Aufgaben zur Übung:
• a. Übertragen Sie aus dem Interview wortgetreu den Abschnitt von „Das neue Album“ bis „euren vorherigen Werken?“.
• b. Wonach hatte V. Santura laut dem Interview dieses Mal ein starkes Bedürfnis?

Vorliegender Text:
#####

Das neue Album klingt etwas kompakter, direkter und aggressiver als „Venereal Dawn“ und „Ylem“ und hat musikalisch wie ich finde eine stärkere Nähe zu „Eidolon“. Wie beurteilst du selbst euer neues Album und worin siehst du Unterschiede, worin Gemeinsamkeiten zu euren vorherigen Werken?

V. Santura: Eigentlich nimmst Du in Deiner Frage meine Antwort schon vorweg. Genau so sehe ich es auch. Es ist stilistisch meines Erachtens wieder näher an „Eidolon“ oder „Séance“, aber natürlich keine Wiederholung oder ein Aufguss davon. Irgendwie hatte ich dieses Mal einfach das starke Bedürfnis nach weniger ausladenden und härteren Songs.

Habt ihr was an der Art und Weise des Songwritings und des Arrangierens geändert? Was hat euch inspiriert und wie viel Spontanität steckt in den Songs?

#####

Angezeigte Informationen:
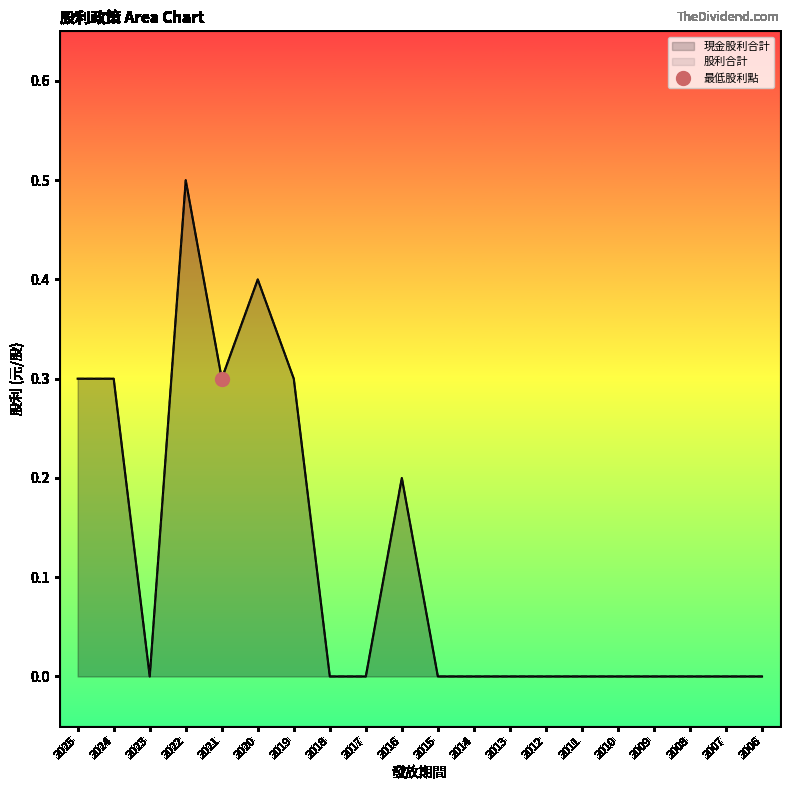

How many interior local peaks does the 現金股利合計 series have?

3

#####

Ihre Antworten:
• a.
Das neue Album klingt etwas kompakter, direkter und aggressiver als „Venereal Dawn“ und „Ylem“ und hat musikalisch wie ich finde eine stärkere Nähe zu „Eidolon“. Wie beurteilst du selbst euer neues Album und worin siehst du Unterschiede, worin Gemeinsamkeiten zu euren vorherigen Werken?

• b. Nach weniger ausladenden und härteren Songs.